In the 2007 Consiglio di Stato election, 4 blank ballots were cast, leaving 233 valid ballots in the election. The most popular party was the PS which received 58 or 24.9% of the vote. The next three most popular parties were; the PPD (with 49 or 21.0%), the PLRT (with 45 or 19.3%) and the LEGA (with 37 or 15.9%).

==Economy==
As of In 2007 2007, Brusino Arsizio had an unemployment rate of 3.44%. As of 2005, there were 9 people employed in the primary economic sector and about 1 business involved in this sector. 5 people were employed in the secondary sector and there were 2 businesses in this sector. 126 people were employed in the tertiary sector, with 23 businesses in this sector. There were 207 residents of the municipality who were employed in some capacity, of which females made up 40.6% of the workforce.

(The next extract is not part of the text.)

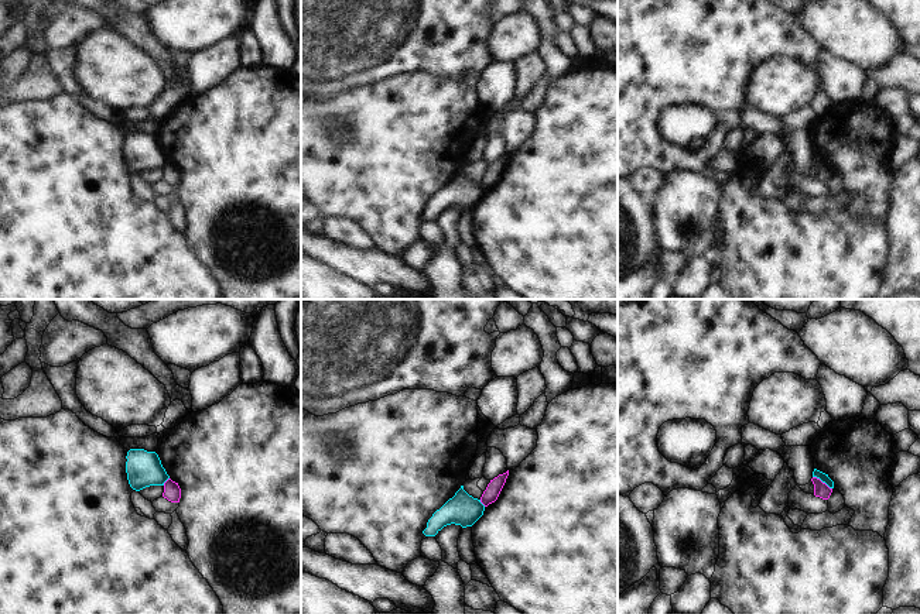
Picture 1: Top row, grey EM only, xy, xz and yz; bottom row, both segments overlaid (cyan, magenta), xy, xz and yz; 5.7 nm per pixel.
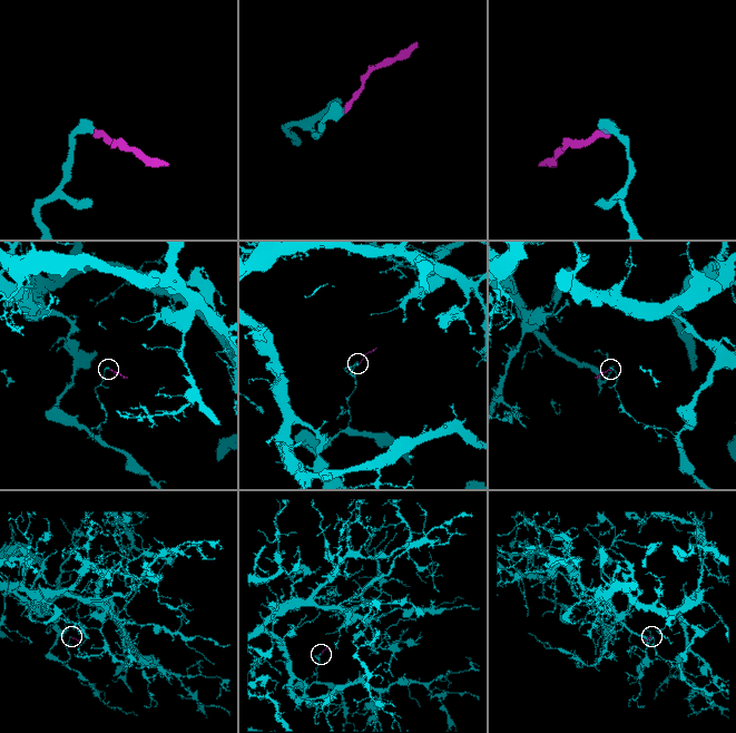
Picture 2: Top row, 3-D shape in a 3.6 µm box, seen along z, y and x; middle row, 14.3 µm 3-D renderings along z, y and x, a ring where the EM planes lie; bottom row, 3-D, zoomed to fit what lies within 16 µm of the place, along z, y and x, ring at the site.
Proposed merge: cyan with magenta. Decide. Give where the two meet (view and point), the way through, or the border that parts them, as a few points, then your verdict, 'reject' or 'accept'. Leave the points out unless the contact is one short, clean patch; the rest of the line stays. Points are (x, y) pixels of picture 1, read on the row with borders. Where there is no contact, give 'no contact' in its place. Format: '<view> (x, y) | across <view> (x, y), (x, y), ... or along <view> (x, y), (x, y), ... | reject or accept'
yz (823, 482) | along yz (813, 476), (831, 489) | reject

In 2000, there were 126 workers who commuted into the municipality and 148 workers who commuted away. The municipality is a net exporter of workers, with about 1.2 workers leaving the municipality for every one entering. About 40.5% of the workforce coming into Brusino Arsizio are coming from outside Switzerland. Of the working population, 5.3% used public transportation to get to work, and 72.5% used a private car.

As of 2009, there were 3 hotels in Brusino Arsizio with a total of 119 rooms and 175 beds.

==Religion==
From the 2000 census, 361 or 79.5% were Roman Catholic, while 40 or 8.8% belonged to the Swiss Reformed Church. There are 41 individuals (or about 9.03% of the population) who belong to another church (not listed on the census), and 12 individuals (or about 2.64% of the population) did not answer the question.

==Education==
The entire Swiss population is generally well educated. In Brusino Arsizio about 78.2% of the population (between age 25–64) have completed either non-mandatory upper secondary education or additional higher education (either university or a Fachhochschule).

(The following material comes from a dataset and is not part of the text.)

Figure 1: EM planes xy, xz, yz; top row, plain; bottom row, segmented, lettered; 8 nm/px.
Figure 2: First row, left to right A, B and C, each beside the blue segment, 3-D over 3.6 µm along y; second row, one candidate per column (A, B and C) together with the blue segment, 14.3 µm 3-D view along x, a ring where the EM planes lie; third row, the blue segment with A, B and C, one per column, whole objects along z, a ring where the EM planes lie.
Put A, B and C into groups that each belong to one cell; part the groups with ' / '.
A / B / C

In Brusino Arsizio there were a total of 54 students (As of 2009). The Ticino education system provides up to three years of non-mandatory kindergarten and in Brusino Arsizio there were 5 children in kindergarten. The primary school program lasts for five years. In the municipality, 12 students attended the standard primary schools. In the lower secondary school system, students either attend a two-year middle school followed by a two-year pre-apprenticeship or they attend a four-year program to prepare for higher education. There were 14 students in the two-year middle school, while 9 students were in the four-year advanced program.

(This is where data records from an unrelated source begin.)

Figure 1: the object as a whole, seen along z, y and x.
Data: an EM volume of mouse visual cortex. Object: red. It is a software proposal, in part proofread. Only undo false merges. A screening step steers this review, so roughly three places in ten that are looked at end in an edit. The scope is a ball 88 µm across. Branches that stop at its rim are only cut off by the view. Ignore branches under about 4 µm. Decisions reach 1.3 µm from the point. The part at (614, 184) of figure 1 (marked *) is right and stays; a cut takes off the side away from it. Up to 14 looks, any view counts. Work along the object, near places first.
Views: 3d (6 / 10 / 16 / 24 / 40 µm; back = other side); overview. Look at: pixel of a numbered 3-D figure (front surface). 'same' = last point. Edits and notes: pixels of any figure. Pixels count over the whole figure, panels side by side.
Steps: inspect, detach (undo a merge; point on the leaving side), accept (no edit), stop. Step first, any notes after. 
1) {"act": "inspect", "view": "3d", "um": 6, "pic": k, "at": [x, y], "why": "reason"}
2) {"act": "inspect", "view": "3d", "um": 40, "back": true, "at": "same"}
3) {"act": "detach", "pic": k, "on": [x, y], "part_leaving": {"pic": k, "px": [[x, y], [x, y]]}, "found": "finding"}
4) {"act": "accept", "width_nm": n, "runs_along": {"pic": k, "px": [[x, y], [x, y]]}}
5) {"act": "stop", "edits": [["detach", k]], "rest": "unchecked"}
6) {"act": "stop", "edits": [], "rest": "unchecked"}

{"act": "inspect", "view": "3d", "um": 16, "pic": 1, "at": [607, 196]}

The upper secondary school includes several options, but at the end of the upper secondary program, a student will be prepared to enter a trade or to continue on to a university or college. In Ticino, vocational students may either attend school while working on their internship or apprenticeship (which takes three or four years) or may attend school followed by an internship or apprenticeship (which takes one year as a full-time student or one and a half to two years as a part-time student). There were 7 vocational students who were attending school full-time and 4 who attend part-time.

The professional program lasts three years and prepares a student for a job in engineering, nursing, computer science, business, tourism and similar fields. There were 3 students in the professional program.

As of 2000, there were 49 students from Brusino Arsizio who attended schools outside the municipality.